Ve sen geldin.
Uçsuz bucaksız nasıl sevilir öğrettin bana.
Parmak uçlarımla dokunmayı, kırmadan, korkmadan sevmenin tadını verdin kalbime.
Gökkuşağı serpildi kararmış düşlerime, gülüşlerime.
Adı unutulmuş ya da daha adı konulmamış hislere şahit olduğu yeryüzü seninle...
Gel artık! Sen olmayınca yanımda, korku başkaldırıyor, bütün gece, sabaha kadar boğuşuyorum onunla. Ciddi bir yanı var bu korkunun, boşayamıyorum, üstelik durmadan şu gerçeği de sokmak istiyor gözüme…
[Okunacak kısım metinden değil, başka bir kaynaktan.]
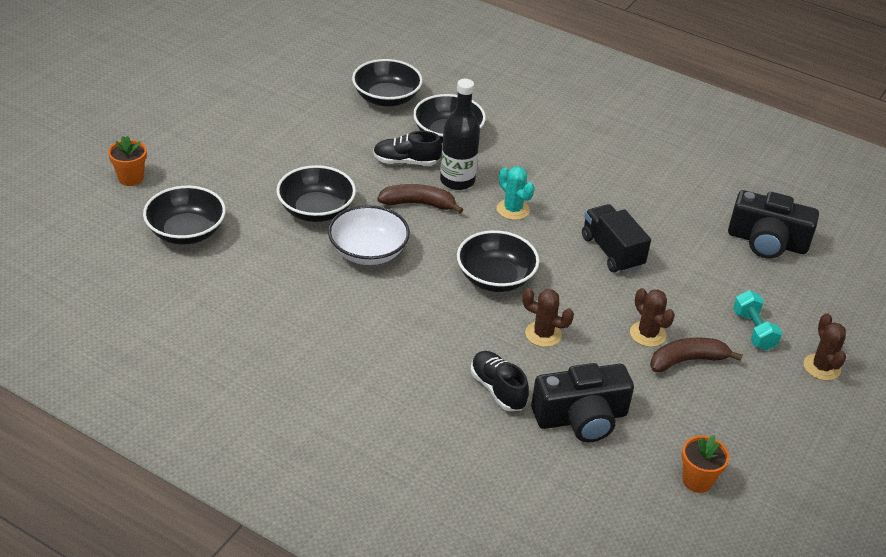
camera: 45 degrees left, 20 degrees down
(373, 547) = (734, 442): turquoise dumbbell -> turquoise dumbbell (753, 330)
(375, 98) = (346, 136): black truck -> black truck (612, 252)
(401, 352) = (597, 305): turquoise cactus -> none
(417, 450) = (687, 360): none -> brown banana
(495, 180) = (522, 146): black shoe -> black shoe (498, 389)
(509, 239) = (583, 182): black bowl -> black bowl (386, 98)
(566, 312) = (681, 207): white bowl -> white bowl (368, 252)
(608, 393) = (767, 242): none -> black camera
Bu elle tutulamayan, bu korkunç aşkın sorumluluğunu bütün acılarıyla yüklenen biri olacağım yerde, sözgelişi odandaki, o her zaman seni görebilen, güzelliğini seyredebilen mutlu bir ayna, bir dolap olsam ne iyi olurdu: Gün boyunca izlerdim seni, koltuktaki oturuşunu, mektup yazışını, kalem tutan o güzel elini, dalıp giden yüzünü, uykuya dalışını...Denizin dibindeki avuç içi kadar bir yer okyanusun baskısına nasıl dayanıyorsa, sen de öyle dayanıyorsun Milena. Yaşam rezillik aslında, bunca çirkinlik içinde insanlara dayanabileceğimi ummazdım bugüne kadar, utanç duyardım, ama sen, bir şey öğrettin bana, dayanılmayacak gibi olan yaşam değilmiş. Seni sevip sevmediğimi soruyorsun durmadan, çok güç bunun karşılığını vermek. Mektupla hiç verilemez. Eğer bu yakınlarda yüz yüze gelirsek “soluğum kesilmezse ” söylerim ama bu konuda ettigin her söz etime batan kızgın bir şiş sanki, yakıyor, geçmiyor acısı gün geçtikçe daha da yakıyor.
“Yorgun değilsin aslında, endişelisin. Her yanı tuzaklarla dolu şu yeryüzünde tek bir adım atmaya bile korkuyorsun, bu yüzden her zaman son derece temkinlisin. Yorgun değilsin aslında, sen bu ağır endişeyi izleyecek olan ve gözlerini anlamsızca bir noktaya dikip kalmak şeklinde hayalinde canlanan o ağır yorgunluktan korkuyorsun.”